- [Work to be completed]:
Reproduce all of the data exactly. Images are not to appear in the reply.

- [Recorded information]:
╔══

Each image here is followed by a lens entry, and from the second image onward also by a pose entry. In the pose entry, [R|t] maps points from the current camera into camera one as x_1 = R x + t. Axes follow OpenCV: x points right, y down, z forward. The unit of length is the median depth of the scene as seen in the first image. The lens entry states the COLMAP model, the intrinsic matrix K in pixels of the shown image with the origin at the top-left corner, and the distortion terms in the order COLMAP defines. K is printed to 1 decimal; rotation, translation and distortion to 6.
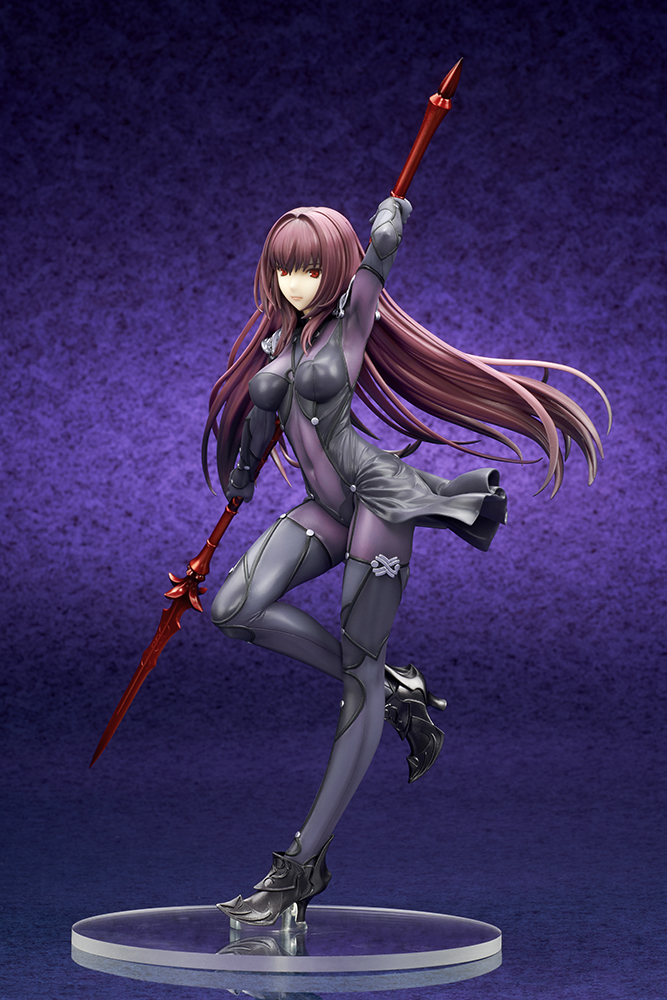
lens RADIAL K [[2849.7, 0, 330.0], [0, 2849.7, 498.4], [0, 0, 1]] dist [0.088817, -1.053092]
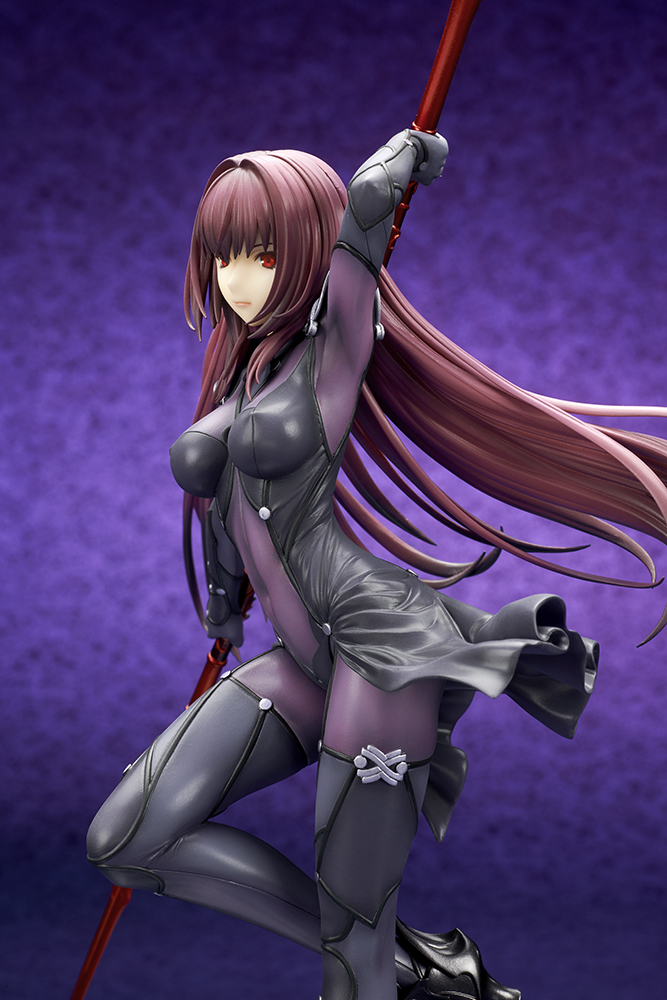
lens RADIAL K [[2925.0, 0, 336.9], [0, 2925.0, 501.1], [0, 0, 1]] dist [0.084433, -0.167532]
pose [[0.999975, -0.001111, -0.006981, 0.004875], [0.000821, 0.999142, -0.041398, -0.001675], [0.007021, 0.041391, 0.999118, 0.146193]]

╚══

- [Response to this exercise]:
Each image here is followed by a lens entry, and from the second image onward also by a pose entry. In the pose entry, [R|t] maps points from the current camera into camera one as x_1 = R x + t. Axes follow OpenCV: x points right, y down, z forward. The unit of length is the median depth of the scene as seen in the first image. The lens entry states the COLMAP model, the intrinsic matrix K in pixels of the shown image with the origin at the top-left corner, and the distortion terms in the order COLMAP defines. K is printed to 1 decimal; rotation, translation and distortion to 6.
lens RADIAL K [[2849.7, 0, 330.0], [0, 2849.7, 498.4], [0, 0, 1]] dist [0.088817, -1.053092]
lens RADIAL K [[2925.0, 0, 336.9], [0, 2925.0, 501.1], [0, 0, 1]] dist [0.084433, -0.167532]
pose [[0.999975, -0.001111, -0.006981, 0.004875], [0.000821, 0.999142, -0.041398, -0.001675], [0.007021, 0.041391, 0.999118, 0.146193]]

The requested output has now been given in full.